- Certain amounts are excluded from the gift category for tax purposes. In 2010, the annual gift tax exclusion amounts to $13,000 per person. That means if you give a gift valued at less than $13,001 to your child, you do not have to pay federal income tax on the gift amount. Your spouse may also give your child a gift valued at $13,000 or less and not incur any federal income tax liability. If the gift is part of a trust arrangement, each donor's gift exclusion amounts to $13,000 as well.
- If the gift you give to a child or anyone else qualifies as education or medical in nature because you paid it directly to a health care professional or an educational institution, the gift is generally nontaxable. If you made a gift to your spouse, no tax is charged. The nontaxable classification also applies to gifts made to charities or to a political organization for its use.

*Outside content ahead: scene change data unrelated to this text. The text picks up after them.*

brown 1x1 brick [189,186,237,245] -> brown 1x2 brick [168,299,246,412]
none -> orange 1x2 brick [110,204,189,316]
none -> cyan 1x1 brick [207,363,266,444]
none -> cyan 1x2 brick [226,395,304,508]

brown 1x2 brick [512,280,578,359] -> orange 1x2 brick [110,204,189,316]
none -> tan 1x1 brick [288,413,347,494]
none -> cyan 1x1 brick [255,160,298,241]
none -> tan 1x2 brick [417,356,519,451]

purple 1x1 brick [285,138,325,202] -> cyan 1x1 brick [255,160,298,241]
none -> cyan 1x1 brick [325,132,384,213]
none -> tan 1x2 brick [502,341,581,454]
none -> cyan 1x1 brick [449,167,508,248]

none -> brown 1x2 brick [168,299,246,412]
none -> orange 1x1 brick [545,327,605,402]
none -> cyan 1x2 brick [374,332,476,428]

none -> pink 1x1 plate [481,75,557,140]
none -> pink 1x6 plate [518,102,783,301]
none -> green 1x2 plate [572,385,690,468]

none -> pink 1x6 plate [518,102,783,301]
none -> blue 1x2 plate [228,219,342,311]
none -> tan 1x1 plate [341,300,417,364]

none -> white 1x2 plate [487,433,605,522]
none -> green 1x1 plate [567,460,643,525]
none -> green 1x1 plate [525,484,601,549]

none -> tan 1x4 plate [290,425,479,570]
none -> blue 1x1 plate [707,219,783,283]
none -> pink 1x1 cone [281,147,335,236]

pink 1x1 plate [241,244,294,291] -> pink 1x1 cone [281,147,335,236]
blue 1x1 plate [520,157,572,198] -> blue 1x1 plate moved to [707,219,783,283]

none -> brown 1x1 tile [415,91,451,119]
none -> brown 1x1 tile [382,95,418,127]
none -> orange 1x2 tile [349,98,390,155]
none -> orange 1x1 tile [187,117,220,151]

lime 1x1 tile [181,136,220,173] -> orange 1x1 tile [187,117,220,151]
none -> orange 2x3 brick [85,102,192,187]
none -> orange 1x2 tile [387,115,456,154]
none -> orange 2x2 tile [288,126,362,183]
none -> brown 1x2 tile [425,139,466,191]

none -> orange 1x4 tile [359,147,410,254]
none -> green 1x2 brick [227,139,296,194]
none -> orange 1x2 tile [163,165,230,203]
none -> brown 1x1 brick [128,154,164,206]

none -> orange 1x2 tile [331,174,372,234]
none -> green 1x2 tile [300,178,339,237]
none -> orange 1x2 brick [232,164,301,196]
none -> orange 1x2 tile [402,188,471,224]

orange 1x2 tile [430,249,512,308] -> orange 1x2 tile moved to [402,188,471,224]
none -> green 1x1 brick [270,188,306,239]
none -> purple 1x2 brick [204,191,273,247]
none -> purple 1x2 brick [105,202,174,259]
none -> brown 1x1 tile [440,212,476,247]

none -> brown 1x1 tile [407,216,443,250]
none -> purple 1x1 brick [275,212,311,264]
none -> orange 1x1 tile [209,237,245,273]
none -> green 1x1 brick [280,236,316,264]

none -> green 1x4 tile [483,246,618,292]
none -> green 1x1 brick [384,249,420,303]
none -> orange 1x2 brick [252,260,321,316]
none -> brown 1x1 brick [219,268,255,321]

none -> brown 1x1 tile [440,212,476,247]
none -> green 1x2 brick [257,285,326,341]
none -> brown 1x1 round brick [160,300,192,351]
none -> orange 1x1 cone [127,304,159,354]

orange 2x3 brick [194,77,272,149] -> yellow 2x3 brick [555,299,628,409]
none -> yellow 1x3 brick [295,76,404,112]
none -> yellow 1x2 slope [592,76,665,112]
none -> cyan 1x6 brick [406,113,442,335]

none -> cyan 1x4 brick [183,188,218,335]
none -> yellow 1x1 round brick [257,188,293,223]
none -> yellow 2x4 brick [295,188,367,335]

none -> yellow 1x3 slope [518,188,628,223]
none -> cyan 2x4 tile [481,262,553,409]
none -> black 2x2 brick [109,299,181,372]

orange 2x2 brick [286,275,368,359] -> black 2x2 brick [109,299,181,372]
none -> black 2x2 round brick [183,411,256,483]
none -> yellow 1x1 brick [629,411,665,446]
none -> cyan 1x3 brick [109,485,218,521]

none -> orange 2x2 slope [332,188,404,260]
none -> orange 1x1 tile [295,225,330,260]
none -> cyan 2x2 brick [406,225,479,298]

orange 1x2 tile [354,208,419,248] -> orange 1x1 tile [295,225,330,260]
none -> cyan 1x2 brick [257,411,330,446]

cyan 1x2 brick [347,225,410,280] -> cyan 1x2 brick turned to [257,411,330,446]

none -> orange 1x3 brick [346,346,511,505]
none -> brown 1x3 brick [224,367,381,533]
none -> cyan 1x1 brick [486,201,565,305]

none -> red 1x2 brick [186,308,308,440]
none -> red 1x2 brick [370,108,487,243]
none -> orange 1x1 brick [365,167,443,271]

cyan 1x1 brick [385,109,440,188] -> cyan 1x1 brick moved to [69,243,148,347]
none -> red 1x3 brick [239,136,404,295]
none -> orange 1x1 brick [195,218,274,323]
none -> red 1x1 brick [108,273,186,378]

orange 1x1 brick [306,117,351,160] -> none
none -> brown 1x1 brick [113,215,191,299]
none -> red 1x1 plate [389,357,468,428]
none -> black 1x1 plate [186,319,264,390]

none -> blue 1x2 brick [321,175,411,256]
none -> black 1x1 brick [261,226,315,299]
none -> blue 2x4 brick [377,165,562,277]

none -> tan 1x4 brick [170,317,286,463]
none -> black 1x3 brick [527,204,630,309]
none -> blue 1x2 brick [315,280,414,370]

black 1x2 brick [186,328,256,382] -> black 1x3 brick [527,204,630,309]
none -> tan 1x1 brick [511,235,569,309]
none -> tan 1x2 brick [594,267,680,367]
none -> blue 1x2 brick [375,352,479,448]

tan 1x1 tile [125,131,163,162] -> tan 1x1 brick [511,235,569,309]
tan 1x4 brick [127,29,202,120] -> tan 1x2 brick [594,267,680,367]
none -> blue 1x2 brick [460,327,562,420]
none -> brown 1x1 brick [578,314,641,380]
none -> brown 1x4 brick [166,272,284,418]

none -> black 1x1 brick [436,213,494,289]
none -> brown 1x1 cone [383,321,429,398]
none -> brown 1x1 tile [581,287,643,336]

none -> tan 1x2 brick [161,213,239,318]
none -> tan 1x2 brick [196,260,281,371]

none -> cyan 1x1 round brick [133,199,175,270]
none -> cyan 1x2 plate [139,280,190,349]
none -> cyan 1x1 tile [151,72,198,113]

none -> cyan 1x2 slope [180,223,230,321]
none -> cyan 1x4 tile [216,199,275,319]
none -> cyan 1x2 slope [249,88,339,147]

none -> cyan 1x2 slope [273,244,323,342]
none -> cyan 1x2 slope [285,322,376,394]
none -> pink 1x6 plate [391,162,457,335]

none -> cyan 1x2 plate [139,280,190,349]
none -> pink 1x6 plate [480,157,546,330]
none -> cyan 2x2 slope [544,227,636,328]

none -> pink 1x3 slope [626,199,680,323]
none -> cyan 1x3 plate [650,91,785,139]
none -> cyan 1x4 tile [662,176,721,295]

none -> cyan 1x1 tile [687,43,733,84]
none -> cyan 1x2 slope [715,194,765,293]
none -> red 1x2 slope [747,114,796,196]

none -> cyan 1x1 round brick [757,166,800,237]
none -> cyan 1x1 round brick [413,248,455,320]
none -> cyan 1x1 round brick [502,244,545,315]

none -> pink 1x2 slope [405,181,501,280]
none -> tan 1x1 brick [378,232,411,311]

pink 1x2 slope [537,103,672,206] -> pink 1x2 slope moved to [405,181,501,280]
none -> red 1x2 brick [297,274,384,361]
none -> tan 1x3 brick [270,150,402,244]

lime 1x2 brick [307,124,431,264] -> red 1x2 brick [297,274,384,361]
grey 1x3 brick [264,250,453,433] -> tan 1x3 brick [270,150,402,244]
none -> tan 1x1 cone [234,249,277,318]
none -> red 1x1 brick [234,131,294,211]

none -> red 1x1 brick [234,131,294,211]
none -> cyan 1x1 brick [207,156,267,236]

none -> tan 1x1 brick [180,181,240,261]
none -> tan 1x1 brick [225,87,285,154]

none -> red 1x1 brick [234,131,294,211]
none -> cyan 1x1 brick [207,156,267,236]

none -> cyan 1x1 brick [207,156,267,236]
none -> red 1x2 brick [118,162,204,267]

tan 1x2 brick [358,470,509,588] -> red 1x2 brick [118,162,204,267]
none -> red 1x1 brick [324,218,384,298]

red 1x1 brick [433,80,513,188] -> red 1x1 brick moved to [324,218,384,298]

- File Form 709, United States Gift (and Generation-Skipping Transfer) Tax Return, if you gave gifts to anyone in an amount above the annual exclusion. Also file the form if you and your spouse split a gift or if you gave a gift to someone who cannot use the gift until sometime in the future. You also must file the form if you gave your spouse an interest in a property that ends by virtue of a future event.
- The complexities of IRS gift tax laws make it difficult for a non-professional to navigate the applicable tax code. For that reason, enlisting the aid of certified public accountant or an attorney may be necessary, especially if the gift transfer is exceedingly large or complex, involves multiple donors, requires a fair market value analysis or if you plan to split a gift.